Exercise description: Nothing in the records may be altered, and no picture may be included. Restate them in full.

(Before-and-after change data)
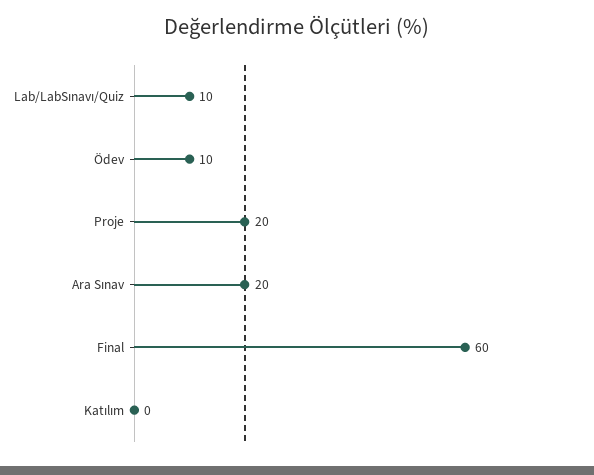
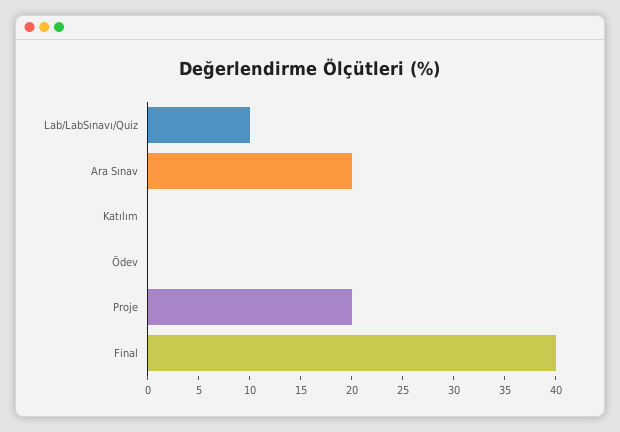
Ödev: 10 -> 0
Final: 60 -> 40

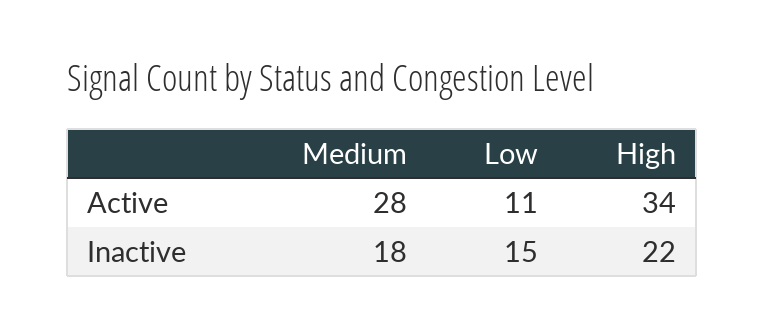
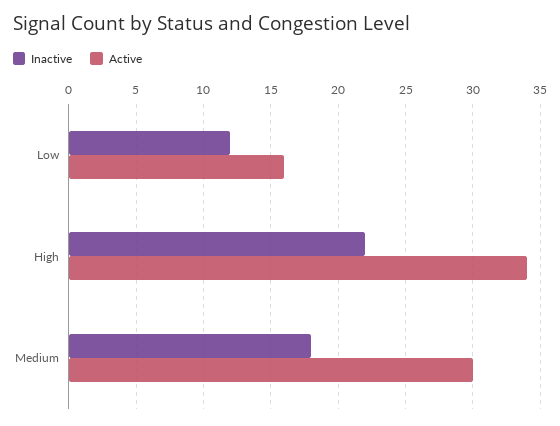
Active, Medium: 28 -> 30
Active, Low: 11 -> 16
Inactive, Low: 15 -> 12

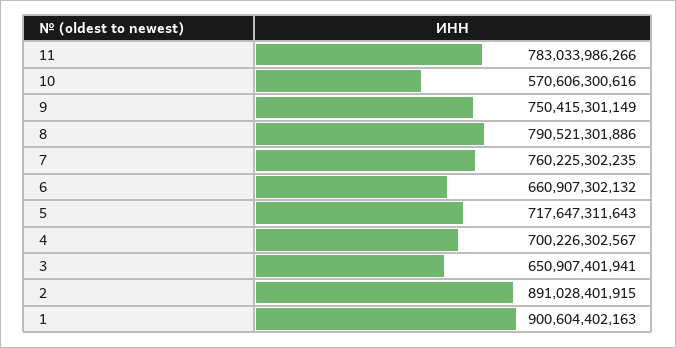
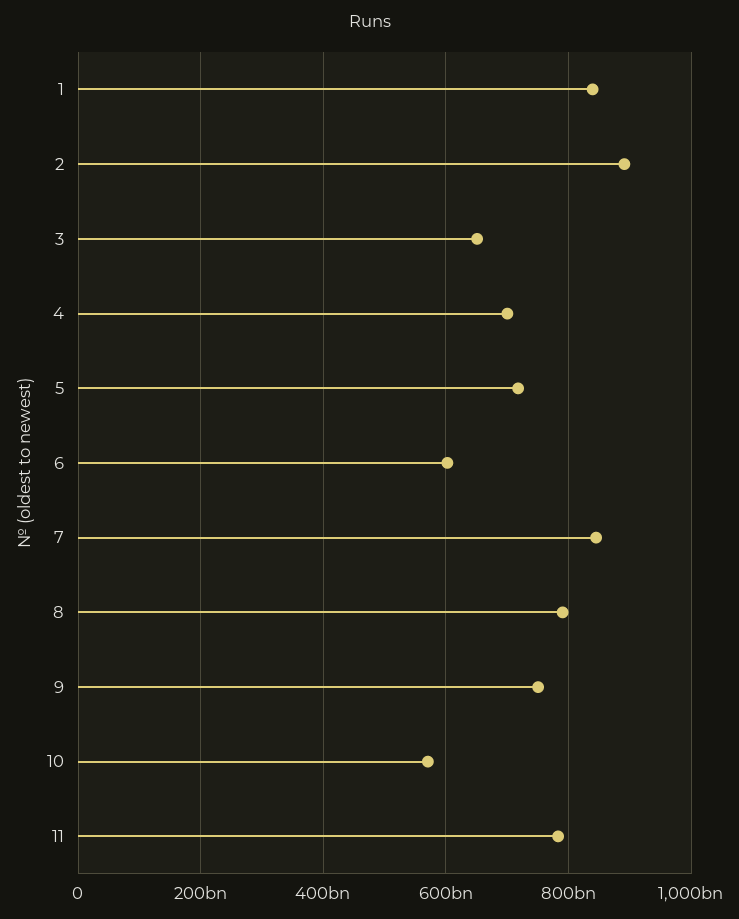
7: 760225302235 -> 840000000000
6: 660907302132 -> 600000000000
1: 900604402163 -> 840000000000

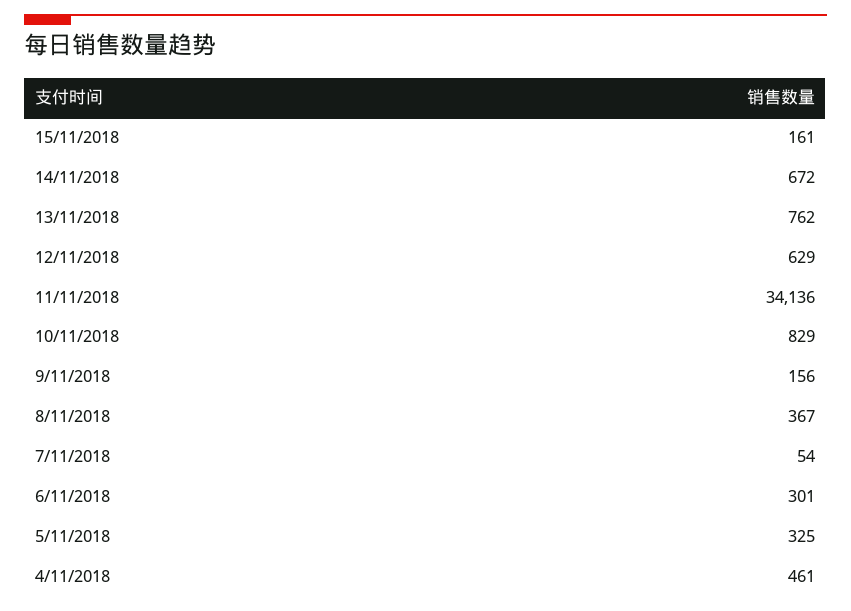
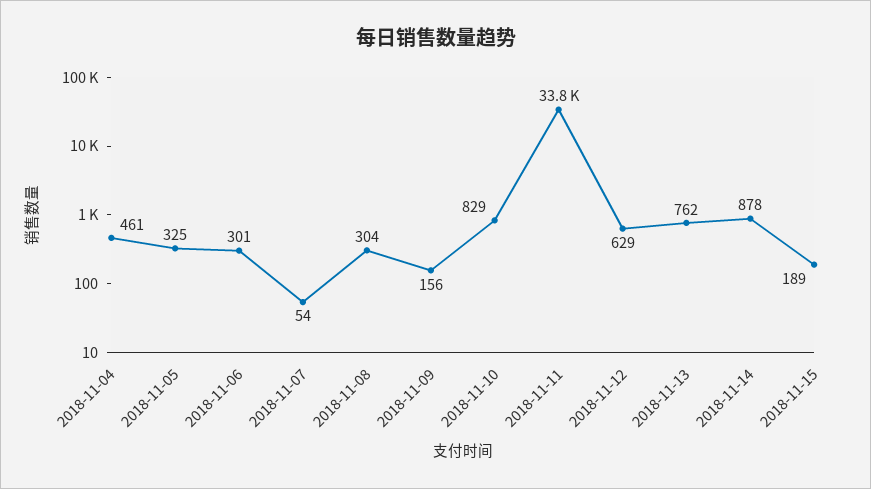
15/11/2018: 161 -> 189
14/11/2018: 672 -> 878
11/11/2018: 34136 -> 33800
8/11/2018: 367 -> 304

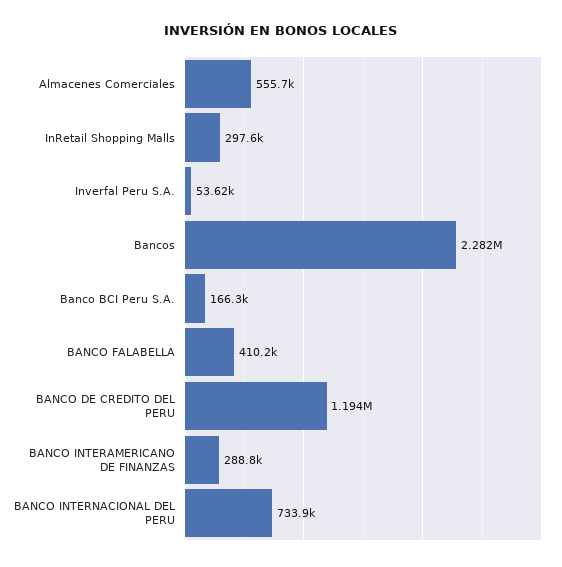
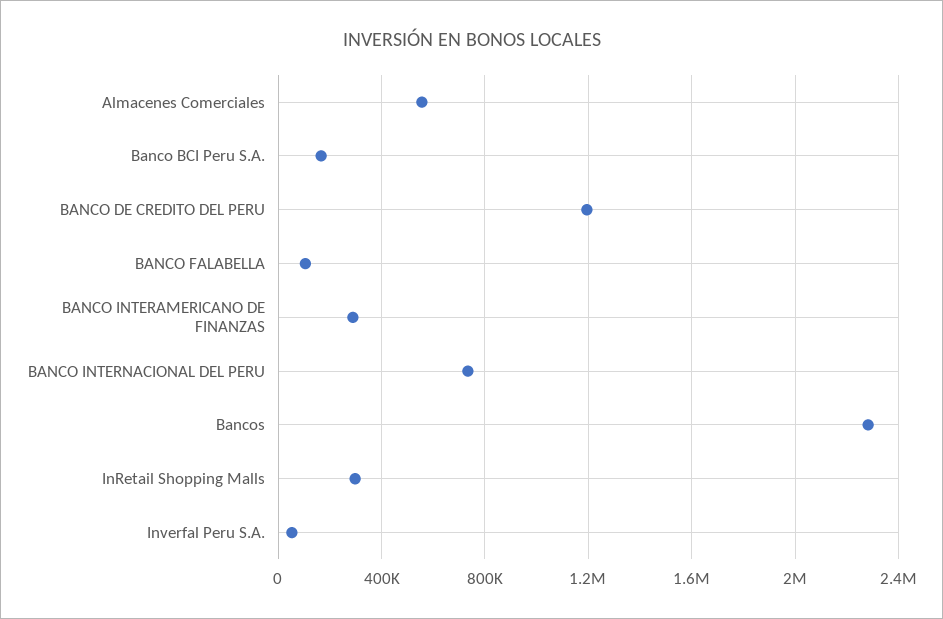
BANCO FALABELLA: 410200 -> 100000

Solved problem:
Ödev: 10 -> 0
Final: 60 -> 40

Active, Medium: 28 -> 30
Active, Low: 11 -> 16
Inactive, Low: 15 -> 12

7: 760225302235 -> 840000000000
6: 660907302132 -> 600000000000
1: 900604402163 -> 840000000000

15/11/2018: 161 -> 189
14/11/2018: 672 -> 878
11/11/2018: 34136 -> 33800
8/11/2018: 367 -> 304

BANCO FALABELLA: 410200 -> 100000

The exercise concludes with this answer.